Top of EXERCISE INPUT
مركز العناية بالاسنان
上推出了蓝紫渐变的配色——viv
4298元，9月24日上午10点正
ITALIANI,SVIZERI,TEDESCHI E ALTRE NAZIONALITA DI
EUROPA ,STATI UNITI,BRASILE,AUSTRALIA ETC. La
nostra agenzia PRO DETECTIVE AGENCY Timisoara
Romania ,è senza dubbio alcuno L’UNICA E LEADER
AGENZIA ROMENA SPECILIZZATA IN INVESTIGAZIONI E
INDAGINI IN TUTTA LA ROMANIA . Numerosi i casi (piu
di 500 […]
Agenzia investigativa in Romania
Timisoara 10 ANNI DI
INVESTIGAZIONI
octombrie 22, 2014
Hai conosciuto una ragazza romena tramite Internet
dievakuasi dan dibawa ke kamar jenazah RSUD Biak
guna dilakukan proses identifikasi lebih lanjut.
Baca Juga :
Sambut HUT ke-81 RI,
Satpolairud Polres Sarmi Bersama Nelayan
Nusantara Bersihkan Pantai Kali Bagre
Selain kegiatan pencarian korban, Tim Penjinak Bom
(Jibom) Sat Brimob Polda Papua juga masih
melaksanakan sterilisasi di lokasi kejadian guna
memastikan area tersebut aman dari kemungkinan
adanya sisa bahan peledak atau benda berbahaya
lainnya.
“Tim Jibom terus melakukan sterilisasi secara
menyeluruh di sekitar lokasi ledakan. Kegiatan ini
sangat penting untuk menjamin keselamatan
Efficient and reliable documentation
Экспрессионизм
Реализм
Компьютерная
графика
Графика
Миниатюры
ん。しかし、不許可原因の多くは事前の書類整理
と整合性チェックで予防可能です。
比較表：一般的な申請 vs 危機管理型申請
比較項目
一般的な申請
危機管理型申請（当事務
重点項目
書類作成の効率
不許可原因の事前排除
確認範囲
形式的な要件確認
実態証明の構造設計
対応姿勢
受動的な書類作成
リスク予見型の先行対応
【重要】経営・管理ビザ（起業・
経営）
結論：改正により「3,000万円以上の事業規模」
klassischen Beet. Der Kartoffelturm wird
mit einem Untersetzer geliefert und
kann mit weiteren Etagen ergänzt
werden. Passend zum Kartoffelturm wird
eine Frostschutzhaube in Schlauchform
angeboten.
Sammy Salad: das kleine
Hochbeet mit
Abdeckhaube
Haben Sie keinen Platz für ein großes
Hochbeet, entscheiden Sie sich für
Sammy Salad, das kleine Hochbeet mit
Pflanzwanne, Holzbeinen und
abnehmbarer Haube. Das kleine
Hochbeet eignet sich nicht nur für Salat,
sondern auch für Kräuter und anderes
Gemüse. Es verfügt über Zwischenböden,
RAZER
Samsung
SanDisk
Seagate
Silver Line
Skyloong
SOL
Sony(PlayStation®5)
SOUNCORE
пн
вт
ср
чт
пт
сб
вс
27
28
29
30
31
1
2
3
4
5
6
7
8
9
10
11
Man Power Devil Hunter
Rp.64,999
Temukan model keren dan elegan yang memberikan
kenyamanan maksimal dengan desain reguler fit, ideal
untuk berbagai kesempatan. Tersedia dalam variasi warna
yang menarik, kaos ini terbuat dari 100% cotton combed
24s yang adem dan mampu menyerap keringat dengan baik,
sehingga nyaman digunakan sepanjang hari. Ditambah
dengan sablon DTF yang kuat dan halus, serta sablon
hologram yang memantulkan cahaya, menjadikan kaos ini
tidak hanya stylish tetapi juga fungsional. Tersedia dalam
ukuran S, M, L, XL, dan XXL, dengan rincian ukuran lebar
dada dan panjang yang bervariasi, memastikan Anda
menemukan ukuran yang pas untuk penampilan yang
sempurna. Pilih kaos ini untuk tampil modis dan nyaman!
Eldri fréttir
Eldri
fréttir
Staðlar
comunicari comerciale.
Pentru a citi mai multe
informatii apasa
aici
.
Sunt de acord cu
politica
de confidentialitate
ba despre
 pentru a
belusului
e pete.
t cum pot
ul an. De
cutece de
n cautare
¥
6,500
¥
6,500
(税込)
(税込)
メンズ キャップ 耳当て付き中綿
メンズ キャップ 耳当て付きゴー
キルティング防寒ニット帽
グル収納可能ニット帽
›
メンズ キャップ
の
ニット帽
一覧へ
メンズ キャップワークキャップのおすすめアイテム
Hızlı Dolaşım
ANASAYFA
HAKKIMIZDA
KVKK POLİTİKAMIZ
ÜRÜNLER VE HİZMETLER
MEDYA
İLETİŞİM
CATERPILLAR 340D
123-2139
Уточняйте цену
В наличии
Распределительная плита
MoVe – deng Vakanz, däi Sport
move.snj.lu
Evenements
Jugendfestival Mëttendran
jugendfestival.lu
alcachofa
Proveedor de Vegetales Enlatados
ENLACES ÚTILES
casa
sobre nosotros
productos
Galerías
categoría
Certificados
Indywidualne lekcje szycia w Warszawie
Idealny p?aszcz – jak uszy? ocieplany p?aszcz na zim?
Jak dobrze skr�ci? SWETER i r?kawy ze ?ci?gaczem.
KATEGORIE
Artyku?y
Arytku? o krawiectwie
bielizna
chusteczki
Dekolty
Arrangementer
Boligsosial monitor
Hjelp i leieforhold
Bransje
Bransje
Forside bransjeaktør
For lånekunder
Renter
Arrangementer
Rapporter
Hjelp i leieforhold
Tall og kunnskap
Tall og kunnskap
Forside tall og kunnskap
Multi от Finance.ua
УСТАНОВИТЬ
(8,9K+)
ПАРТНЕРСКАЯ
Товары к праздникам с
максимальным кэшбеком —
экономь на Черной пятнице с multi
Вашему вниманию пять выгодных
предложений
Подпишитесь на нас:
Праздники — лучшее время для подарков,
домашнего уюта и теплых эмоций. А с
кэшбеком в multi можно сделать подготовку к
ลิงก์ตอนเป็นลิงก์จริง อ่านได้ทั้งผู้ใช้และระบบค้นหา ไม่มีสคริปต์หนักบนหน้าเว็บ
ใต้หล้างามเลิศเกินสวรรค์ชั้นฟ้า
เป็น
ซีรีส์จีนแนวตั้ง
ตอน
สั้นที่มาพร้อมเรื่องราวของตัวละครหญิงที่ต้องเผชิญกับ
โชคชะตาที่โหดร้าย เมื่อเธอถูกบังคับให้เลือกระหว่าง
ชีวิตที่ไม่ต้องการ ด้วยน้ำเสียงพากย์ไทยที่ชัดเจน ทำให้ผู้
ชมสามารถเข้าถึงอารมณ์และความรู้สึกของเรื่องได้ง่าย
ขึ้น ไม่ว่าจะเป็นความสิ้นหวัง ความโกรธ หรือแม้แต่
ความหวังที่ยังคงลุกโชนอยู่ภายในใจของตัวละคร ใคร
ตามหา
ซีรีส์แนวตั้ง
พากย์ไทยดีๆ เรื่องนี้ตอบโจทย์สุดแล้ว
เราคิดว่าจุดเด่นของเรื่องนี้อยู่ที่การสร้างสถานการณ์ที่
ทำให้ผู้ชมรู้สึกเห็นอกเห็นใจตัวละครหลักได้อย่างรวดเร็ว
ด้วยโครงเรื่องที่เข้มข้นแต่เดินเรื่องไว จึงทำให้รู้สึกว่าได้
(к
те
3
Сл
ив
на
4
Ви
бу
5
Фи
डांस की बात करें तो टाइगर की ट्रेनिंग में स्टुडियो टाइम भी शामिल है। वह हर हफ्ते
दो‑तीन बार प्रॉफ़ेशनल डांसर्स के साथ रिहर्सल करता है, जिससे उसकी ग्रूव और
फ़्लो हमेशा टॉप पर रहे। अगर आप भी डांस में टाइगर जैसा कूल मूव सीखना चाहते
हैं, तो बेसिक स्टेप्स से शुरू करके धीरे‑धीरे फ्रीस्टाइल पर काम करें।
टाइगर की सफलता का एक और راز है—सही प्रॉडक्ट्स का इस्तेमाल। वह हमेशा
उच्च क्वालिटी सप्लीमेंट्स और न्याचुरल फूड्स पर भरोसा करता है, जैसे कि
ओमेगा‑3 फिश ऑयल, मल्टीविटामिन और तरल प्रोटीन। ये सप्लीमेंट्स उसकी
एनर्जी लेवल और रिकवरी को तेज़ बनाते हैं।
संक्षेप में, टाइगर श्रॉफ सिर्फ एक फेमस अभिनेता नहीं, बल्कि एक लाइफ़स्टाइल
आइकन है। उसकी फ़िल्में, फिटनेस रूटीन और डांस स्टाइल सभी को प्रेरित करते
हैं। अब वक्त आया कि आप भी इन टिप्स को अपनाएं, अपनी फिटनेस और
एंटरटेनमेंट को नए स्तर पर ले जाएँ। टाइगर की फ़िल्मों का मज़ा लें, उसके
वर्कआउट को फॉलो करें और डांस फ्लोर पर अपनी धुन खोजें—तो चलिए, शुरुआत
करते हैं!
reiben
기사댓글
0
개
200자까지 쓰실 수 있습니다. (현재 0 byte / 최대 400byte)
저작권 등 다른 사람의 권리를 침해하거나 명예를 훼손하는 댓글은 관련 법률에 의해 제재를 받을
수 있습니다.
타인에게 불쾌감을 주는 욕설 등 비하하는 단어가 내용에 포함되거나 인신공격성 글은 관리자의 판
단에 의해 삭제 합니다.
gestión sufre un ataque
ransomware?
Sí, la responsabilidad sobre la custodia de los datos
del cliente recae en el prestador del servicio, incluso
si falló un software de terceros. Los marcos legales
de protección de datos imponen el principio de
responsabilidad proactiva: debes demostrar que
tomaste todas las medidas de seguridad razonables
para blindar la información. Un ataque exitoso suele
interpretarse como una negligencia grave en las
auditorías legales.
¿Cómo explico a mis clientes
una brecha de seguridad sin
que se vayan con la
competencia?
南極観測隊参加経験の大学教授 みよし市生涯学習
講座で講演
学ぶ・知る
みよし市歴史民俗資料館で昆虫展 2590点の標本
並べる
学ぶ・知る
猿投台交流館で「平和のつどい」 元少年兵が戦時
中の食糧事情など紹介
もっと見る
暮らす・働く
Bottom of EXERCISE INPUT
• DESCRIPTION OF THE TASK
Across the material above, count every line holding "Jibom" and write down only the number.

• TASK RESPONSE
2